--- Trecho ---

Hoje convidei a psicóloga Vanessa Barbosa para refletir sobre as narrativas modernas e a visão psicanalítica desse processo.
“Meu corpo não é meu corpo, é ilusão de outro ser.
Sabe a arte de esconder-me e de tal modo sagaz que a mim de mim ele oculta.
Meu corpo, não meu agente, meu envelope selado, meu revólver de assustar, tornou-se meu carcereiro, me sabe mais que me sei.”
Carlos Drummond de Andrade
Vivemos uma contradição curiosa. Nunca tivemos tantas ferramentas para nos comunicar. As plataformas digitais nos convidam a compartilhar cada instante: postamos fotos, escrevemos sobre o cotidiano, consumimos histórias em ritmo acelerado. Esse fluxo incessante de narrativas “curadas” e performances ideais promete conexão, mas muitas vezes nos devolve apenas superficialidade.

--- Bloco de dados ---

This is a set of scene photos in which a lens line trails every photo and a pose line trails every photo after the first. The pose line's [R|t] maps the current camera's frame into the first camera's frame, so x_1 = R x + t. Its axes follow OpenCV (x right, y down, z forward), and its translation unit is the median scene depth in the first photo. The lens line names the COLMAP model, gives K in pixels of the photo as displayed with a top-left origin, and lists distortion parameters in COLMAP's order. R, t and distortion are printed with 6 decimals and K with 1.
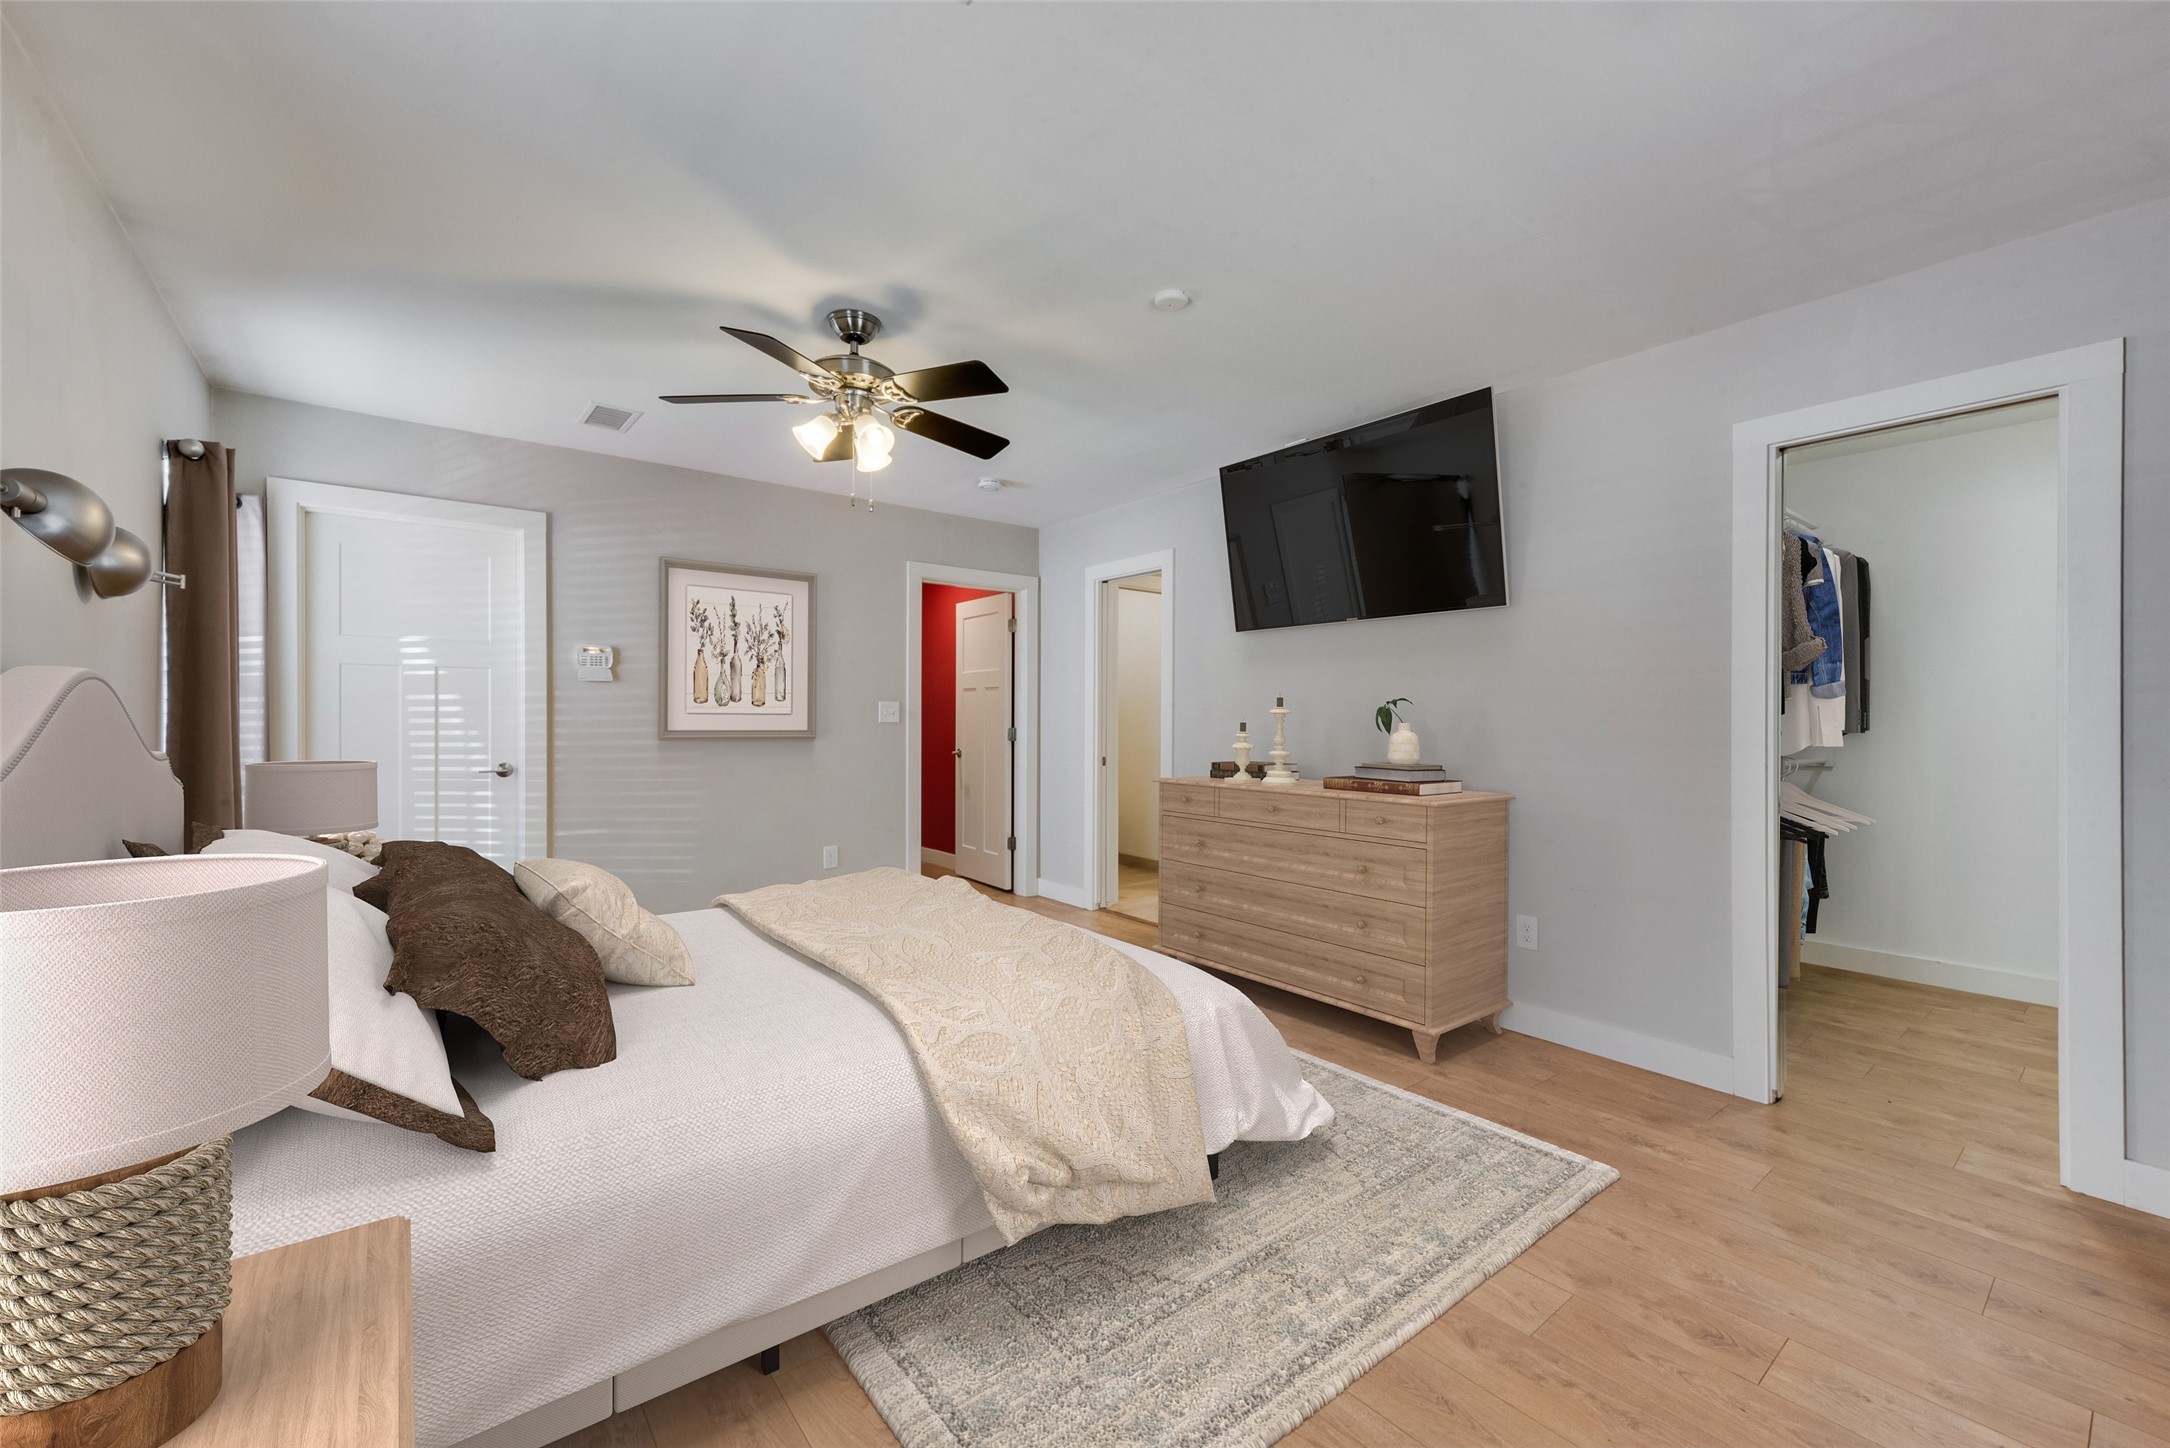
lens RADIAL K [[865.8, 0, 1080.5], [0, 865.8, 724.5], [0, 0, 1]] dist [-0.003733, -0.000420]
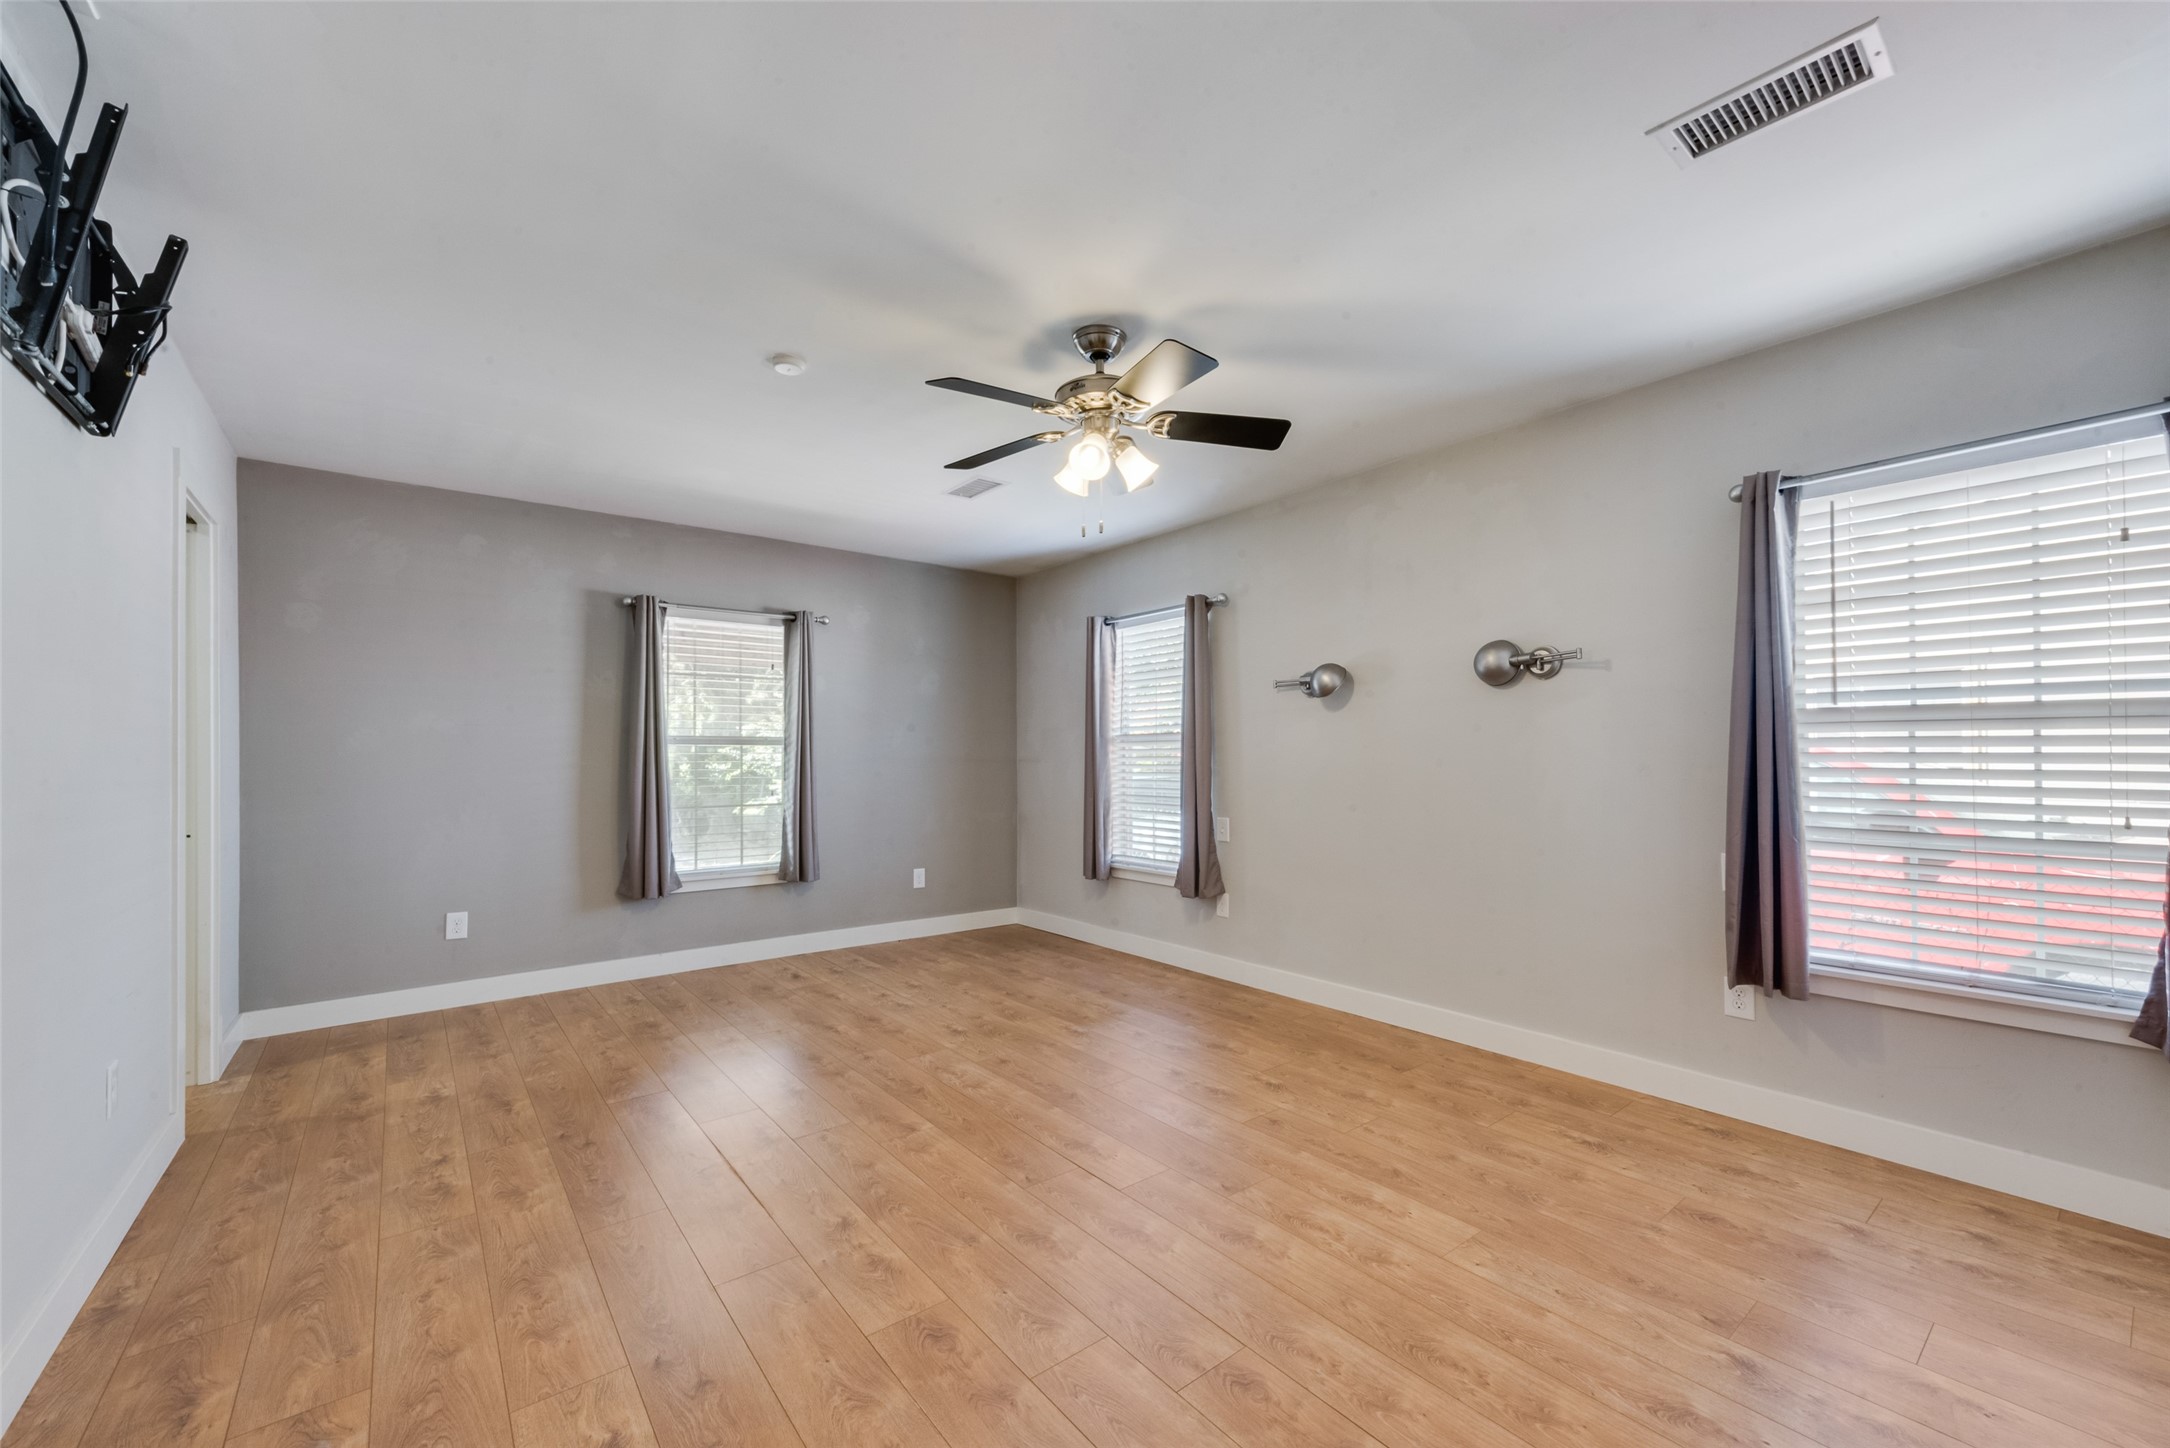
lens RADIAL K [[865.8, 0, 1088.3], [0, 865.8, 736.7], [0, 0, 1]] dist [-0.003733, -0.000420]
pose [[-0.999991, -0.004228, 0.000890, -0.320893], [-0.004238, 0.999922, -0.011710, -0.030648], [-0.000841, -0.011713, -0.999931, 2.473528]]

---

• O que fazer: Retome o texto sobre as narrativas modernas e a visão psicanalítica logo após a última frase mostrada e dê continuidade a ele.

• Resultado do exercício:
Paradoxalmente, em meio a tanta fala, percebemos um declínio na arte de narrar. Parece cada vez mais difícil transmitir experiências autênticas e completas. Como, em um tempo de tanta eloquência digital e autoexposição, estamos perdendo justamente a capacidade de contar nossa própria história? E o que isso revela sobre nossa saúde mental?
A experiência que não encontra palavras
Walter Benjamin, em seu ensaio Experiência e Pobreza (1933), já havia notado essa fratura. Ao analisar o trauma da Primeira Guerra Mundial, observou que os soldados voltavam não ricos em histórias, mas pobres em sua capacidade de narrar. A brutalidade e o absurdo da guerra não cabiam nas palavras disponíveis. A linguagem, moldada para outros propósitos, falhava.
Benjamin apontava que, quando a experiência se desintegra, a narrativa também se perde. Não se tratava de uma falha individual, mas de um sintoma coletivo: o esgotamento de uma forma de se relacionar com o mundo.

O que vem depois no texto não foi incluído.